For the most part, President Joe Biden is enjoying similar public support. Here, for example, is the latest national Monmouth poll:

President Joe Biden begins his term with the backing of a majority of Americans.... Biden begins his term with a positive job rating of 54% approve and 30% disapprove. Another 16% have no opinion. The current presidential rating is already higher than it was at any point during Donald Trump's term in office.

A national Marist poll, released yesterday, pointed in a similar direction.

Nearly half of Americans (49%) approve of President Joe Biden's job performance. A majority of Americans (55%) perceive Biden to be doing more to unite the country than to divide it, and a plurality (47%) consider Biden to be changing the nation for the better. These findings are in stark contrast with the impressions of Donald Trump shortly after he took office in 2017.

FiveThirtyEight maintains a national average for Biden, and as the new president wraps up his second week, his support is just a little over 53%, which is roughly in line with where Bill Clinton and Ronald Reagan were at this point in their respective terms. Biden is also doing a bit better than George W. Bush after two weeks, but not as well as Barack Obama.
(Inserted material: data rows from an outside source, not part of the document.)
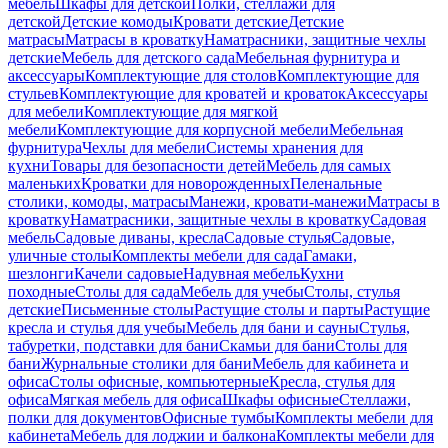
мебель
Шкафы для детской
Полки, стеллажи для
детской
Детские комоды
Кровати детские
Детские
матрасы
Матрасы в кроватку
Наматрасники, защитные чехлы
детские
Мебель для детского сада
Мебельная фурнитура и
аксессуары
Комплектующие для столов
Комплектующие для
стульев
Комплектующие для кроватей и кроваток
Аксессуары
для мебели
Комплектующие для мягкой
мебели
Комплектующие для корпусной мебели
Мебельная
фурнитура
Чехлы для мебели
Системы хранения для
кухни
Товары для безопасности детей
Мебель для самых
маленьких
Кроватки для новорожденных
Пеленальные
столики, комоды, матрасы
Манежи, кровати-манежи
Матрасы в
кроватку
Наматрасники, защитные чехлы в кроватку
Садовая
мебель
Садовые диваны, кресла
Садовые стулья
Садовые,
уличные столы
Комплекты мебели для сада
Гамаки,
шезлонги
Качели садовые
Надувная мебель
Кухни
походные
Столы для сада
Мебель для учебы
Столы, стулья
детские
Письменные столы
Растущие столы и парты
Растущие
кресла и стулья для учебы
Мебель для бани и сауны
Стулья,
табуретки, подставки для бани
Скамьи для бани
Столы для
бани
Журнальные столики для бани
Мебель для кабинета и
офиса
Столы офисные, компьютерные
Кресла, стулья для
офиса
Мягкая мебель для офиса
Шкафы офисные
Стеллажи,
полки для документов
Офисные тумбы
Комплекты мебели для
кабинета
Мебель для лоджии и балкона
Комплекты мебели для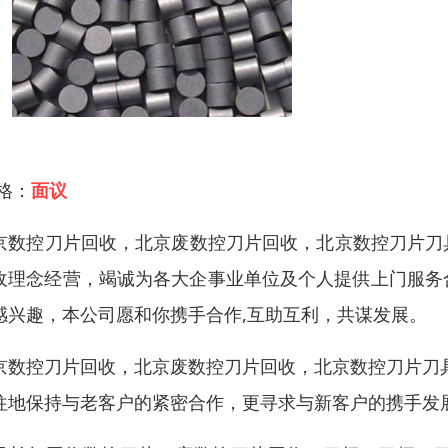
 格：
面议
京数控刀片回收，北京废数控刀片回收，北京数控刀片刀具
收理念经营，竭诚为各大企事业单位及个人提供上门服务
感兴趣，本公司愿和你携手合作,互助互利，共谋发展。
京数控刀片回收，北京废数控刀片回收，北京数控刀片刀
往地保持与老客户的紧密合作，更寻求与新客户的携手发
But what's of particular interest is the comparison to Biden's immediate predecessor: Donald Trump is the only president since the dawn of modern polling to never reach 50% at any point in his term. It'd be a stretch to characterize Biden's current standing as some kind of impressive triumph -- it's good, but it's not that good -- though our new president has a level of support his predecessor can only envy.

(At least, he would envy it, were he not convinced that independent pollsters secretly conspired against him as part of an elaborate plot to influence the nation's electoral process.)
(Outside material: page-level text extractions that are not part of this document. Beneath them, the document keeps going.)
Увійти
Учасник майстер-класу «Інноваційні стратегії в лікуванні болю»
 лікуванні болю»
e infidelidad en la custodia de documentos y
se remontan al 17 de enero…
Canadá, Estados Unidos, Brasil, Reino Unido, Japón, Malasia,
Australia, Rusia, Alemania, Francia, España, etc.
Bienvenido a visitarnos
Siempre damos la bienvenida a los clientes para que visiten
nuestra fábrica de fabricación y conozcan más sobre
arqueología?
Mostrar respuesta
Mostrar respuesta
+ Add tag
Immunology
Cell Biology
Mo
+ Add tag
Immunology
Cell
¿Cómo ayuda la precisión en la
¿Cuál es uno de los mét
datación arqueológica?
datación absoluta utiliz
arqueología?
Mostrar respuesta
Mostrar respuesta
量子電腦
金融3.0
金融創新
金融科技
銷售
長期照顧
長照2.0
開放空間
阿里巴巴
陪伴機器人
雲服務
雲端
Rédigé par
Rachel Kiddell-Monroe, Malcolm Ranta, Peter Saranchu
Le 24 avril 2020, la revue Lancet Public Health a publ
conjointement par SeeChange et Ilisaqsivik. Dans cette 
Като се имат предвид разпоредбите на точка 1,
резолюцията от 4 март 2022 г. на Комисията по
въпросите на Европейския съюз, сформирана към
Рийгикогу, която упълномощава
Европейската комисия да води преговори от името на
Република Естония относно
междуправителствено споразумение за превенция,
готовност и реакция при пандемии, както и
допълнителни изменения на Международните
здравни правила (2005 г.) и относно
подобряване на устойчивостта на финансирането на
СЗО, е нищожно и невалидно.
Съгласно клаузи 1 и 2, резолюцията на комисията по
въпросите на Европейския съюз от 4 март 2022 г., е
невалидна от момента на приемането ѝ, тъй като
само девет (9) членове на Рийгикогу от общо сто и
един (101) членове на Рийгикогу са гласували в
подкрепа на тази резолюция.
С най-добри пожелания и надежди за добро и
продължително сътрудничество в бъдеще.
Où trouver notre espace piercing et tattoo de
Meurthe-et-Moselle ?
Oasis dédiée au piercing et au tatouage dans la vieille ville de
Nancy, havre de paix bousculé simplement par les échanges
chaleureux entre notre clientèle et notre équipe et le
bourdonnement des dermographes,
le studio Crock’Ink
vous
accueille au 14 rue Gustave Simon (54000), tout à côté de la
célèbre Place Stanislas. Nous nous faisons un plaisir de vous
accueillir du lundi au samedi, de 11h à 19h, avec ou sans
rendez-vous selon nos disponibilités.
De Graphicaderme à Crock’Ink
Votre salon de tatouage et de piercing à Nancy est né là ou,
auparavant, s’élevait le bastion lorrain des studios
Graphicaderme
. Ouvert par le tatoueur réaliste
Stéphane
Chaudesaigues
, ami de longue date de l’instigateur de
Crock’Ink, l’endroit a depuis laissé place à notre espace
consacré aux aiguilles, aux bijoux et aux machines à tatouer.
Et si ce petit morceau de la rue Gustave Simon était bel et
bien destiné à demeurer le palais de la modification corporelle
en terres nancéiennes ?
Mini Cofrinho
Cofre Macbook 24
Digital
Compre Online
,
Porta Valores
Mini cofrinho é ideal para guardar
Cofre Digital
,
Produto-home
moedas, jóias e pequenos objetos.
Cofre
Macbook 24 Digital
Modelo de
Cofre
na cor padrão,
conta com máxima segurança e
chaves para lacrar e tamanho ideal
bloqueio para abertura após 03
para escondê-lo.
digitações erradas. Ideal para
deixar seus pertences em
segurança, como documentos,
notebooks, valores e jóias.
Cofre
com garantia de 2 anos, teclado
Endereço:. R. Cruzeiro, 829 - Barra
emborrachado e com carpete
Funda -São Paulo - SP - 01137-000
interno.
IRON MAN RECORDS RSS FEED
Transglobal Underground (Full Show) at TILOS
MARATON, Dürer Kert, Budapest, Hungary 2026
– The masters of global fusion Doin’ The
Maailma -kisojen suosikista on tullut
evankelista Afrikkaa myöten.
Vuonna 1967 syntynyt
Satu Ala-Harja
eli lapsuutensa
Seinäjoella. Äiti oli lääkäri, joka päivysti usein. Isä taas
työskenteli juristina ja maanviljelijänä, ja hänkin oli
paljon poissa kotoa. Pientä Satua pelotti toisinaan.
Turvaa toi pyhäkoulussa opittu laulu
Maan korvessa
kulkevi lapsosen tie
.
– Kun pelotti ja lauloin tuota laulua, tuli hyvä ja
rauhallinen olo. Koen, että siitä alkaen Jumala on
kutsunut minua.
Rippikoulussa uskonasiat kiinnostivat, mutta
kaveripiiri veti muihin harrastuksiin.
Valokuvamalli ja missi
Does Biden's relatively good approval rating matter? It can't hurt. The new president clearly needs Congress to work with him on an ambitious relief and recovery plan, and if Biden's public support were tanking, some of the more conservative and/or the more vulnerable Democrats might be less inclined to follow Biden's lead. The more the president's approval rating tops 50%, the more likely he'll be able to approach lawmakers from a strong position.

What's more, Biden has been quite aggressive in issuing executive orders and taking executive actions to advance his agenda, sparking plenty of complaints from Republicans and conservative media. If the public has a problem with these presidential efforts, there's no evidence of it in the latest polling.